(Collected data entries)

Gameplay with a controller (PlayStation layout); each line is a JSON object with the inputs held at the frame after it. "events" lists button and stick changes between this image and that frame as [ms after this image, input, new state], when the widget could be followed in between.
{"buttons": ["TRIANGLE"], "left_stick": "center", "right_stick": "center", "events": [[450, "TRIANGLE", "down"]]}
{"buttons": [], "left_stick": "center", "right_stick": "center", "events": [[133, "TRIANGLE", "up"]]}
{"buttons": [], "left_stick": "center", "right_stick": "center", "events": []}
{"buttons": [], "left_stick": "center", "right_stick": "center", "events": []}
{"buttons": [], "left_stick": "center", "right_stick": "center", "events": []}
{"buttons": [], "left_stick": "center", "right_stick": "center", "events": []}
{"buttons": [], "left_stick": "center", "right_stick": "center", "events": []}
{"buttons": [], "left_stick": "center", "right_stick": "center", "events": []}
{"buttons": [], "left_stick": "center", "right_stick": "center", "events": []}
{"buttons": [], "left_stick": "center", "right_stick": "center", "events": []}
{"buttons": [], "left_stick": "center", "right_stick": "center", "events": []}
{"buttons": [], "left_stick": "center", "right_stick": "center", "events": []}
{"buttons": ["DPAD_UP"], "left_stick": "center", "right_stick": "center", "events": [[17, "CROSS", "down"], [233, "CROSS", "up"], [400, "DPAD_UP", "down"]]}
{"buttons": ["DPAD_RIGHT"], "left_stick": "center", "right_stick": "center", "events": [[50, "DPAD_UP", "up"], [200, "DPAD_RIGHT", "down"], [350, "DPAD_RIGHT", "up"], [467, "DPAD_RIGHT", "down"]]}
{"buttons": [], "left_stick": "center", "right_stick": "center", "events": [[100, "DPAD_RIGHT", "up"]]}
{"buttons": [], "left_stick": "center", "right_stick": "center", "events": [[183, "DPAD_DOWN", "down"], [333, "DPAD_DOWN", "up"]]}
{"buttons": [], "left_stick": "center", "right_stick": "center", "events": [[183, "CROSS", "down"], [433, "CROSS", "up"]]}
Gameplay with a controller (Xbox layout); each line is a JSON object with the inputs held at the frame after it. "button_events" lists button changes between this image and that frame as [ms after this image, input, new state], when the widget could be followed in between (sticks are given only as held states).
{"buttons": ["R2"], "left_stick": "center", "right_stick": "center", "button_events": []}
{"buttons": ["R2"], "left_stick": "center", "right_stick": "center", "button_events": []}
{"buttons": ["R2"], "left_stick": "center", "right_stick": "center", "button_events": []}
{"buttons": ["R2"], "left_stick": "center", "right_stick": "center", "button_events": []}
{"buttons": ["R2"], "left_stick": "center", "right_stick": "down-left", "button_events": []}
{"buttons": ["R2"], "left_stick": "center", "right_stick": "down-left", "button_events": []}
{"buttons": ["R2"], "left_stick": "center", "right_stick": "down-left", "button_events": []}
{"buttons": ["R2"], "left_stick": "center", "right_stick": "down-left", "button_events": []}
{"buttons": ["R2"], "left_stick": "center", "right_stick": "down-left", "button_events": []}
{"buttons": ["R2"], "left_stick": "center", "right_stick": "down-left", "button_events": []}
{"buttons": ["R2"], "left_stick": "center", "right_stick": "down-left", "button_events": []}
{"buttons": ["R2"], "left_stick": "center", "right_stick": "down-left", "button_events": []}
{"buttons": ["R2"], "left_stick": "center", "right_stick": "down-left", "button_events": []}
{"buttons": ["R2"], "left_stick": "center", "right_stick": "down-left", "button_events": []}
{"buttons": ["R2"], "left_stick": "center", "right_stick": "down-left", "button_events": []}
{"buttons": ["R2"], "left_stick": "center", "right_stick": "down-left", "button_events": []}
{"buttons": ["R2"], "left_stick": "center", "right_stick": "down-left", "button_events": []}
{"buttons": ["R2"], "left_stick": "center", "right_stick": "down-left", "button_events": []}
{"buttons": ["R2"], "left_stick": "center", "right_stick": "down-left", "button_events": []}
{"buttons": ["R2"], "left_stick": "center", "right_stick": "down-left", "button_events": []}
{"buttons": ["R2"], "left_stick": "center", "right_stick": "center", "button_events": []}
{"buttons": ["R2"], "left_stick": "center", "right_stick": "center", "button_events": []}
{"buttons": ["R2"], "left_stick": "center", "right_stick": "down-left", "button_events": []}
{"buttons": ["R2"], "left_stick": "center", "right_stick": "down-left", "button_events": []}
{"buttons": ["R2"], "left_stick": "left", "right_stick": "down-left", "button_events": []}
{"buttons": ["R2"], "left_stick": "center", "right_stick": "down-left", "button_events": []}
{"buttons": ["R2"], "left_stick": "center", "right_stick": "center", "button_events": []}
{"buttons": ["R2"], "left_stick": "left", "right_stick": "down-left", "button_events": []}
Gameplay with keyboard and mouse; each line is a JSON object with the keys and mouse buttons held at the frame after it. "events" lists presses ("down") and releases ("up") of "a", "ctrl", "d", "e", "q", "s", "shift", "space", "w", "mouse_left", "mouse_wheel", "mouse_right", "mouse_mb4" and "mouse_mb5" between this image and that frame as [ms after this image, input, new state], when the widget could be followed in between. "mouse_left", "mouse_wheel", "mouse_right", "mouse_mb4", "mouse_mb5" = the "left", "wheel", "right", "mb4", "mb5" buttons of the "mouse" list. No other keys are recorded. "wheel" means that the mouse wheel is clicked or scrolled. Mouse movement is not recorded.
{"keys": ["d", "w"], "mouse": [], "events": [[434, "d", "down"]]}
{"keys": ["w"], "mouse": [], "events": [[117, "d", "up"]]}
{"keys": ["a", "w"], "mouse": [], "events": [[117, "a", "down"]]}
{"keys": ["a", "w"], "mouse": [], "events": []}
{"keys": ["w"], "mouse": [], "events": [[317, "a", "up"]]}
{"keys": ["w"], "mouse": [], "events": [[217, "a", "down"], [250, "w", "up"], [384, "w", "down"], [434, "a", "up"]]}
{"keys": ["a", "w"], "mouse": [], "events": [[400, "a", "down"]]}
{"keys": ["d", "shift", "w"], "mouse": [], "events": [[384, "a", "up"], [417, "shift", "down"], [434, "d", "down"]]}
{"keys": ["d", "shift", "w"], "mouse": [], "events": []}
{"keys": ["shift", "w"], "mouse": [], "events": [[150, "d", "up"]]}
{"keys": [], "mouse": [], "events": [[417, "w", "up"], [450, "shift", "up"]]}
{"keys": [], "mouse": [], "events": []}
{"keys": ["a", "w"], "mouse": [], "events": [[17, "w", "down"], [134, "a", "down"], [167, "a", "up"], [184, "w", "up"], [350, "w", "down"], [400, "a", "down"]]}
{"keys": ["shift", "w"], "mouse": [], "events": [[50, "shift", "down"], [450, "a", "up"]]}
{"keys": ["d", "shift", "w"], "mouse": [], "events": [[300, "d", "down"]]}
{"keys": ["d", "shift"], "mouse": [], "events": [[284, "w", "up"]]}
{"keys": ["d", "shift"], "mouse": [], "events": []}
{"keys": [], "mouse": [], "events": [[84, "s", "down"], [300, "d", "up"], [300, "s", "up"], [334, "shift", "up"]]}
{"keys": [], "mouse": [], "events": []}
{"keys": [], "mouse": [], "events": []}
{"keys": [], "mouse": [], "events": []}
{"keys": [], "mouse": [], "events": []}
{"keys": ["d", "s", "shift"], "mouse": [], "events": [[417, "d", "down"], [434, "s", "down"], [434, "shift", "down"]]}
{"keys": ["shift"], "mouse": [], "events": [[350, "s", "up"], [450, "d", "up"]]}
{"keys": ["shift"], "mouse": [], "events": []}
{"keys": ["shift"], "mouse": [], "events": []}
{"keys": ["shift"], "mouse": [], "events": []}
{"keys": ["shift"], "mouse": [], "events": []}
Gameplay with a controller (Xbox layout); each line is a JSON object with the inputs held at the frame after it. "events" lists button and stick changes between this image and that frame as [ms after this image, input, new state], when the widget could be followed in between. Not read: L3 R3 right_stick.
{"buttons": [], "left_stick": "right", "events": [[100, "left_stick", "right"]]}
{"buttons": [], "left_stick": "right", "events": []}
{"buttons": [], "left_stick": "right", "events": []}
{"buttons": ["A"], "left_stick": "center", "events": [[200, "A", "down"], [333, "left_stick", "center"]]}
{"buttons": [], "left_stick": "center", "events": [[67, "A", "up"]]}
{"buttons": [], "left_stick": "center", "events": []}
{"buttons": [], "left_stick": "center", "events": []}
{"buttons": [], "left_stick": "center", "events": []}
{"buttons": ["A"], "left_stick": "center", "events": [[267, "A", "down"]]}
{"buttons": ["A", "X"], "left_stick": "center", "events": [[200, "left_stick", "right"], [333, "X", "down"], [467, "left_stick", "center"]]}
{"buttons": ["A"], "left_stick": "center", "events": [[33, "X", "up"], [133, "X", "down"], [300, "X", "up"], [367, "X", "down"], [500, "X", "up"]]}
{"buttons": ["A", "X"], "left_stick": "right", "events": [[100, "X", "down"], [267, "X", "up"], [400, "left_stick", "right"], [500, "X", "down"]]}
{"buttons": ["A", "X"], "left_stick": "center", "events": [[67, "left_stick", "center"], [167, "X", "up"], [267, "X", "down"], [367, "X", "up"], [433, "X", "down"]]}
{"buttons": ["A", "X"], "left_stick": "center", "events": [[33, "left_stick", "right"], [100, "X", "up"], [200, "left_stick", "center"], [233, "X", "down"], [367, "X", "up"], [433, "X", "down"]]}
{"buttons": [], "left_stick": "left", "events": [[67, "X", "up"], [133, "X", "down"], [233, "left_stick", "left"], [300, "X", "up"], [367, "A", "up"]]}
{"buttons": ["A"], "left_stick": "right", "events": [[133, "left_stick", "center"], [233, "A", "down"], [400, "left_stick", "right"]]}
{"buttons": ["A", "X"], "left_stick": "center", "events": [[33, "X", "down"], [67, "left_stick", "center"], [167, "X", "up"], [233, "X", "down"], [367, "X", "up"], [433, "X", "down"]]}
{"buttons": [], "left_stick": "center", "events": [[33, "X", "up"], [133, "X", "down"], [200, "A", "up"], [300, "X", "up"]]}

→ **Work required**: For each line in the data above that contains the string "could", extract the line.

→ **Final answer**:
Gameplay with a controller (PlayStation layout); each line is a JSON object with the inputs held at the frame after it. "events" lists button and stick changes between this image and that frame as [ms after this image, input, new state], when the widget could be followed in between.
Gameplay with a controller (Xbox layout); each line is a JSON object with the inputs held at the frame after it. "button_events" lists button changes between this image and that frame as [ms after this image, input, new state], when the widget could be followed in between (sticks are given only as held states).
Gameplay with keyboard and mouse; each line is a JSON object with the keys and mouse buttons held at the frame after it. "events" lists presses ("down") and releases ("up") of "a", "ctrl", "d", "e", "q", "s", "shift", "space", "w", "mouse_left", "mouse_wheel", "mouse_right", "mouse_mb4" and "mouse_mb5" between this image and that frame as [ms after this image, input, new state], when the widget could be followed in between. "mouse_left", "mouse_wheel", "mouse_right", "mouse_mb4", "mouse_mb5" = the "left", "wheel", "right", "mb4", "mb5" buttons of the "mouse" list. No other keys are recorded. "wheel" means that the mouse wheel is clicked or scrolled. Mouse movement is not recorded.
Gameplay with a controller (Xbox layout); each line is a JSON object with the inputs held at the frame after it. "events" lists button and stick changes between this image and that frame as [ms after this image, input, new state], when the widget could be followed in between. Not read: L3 R3 right_stick.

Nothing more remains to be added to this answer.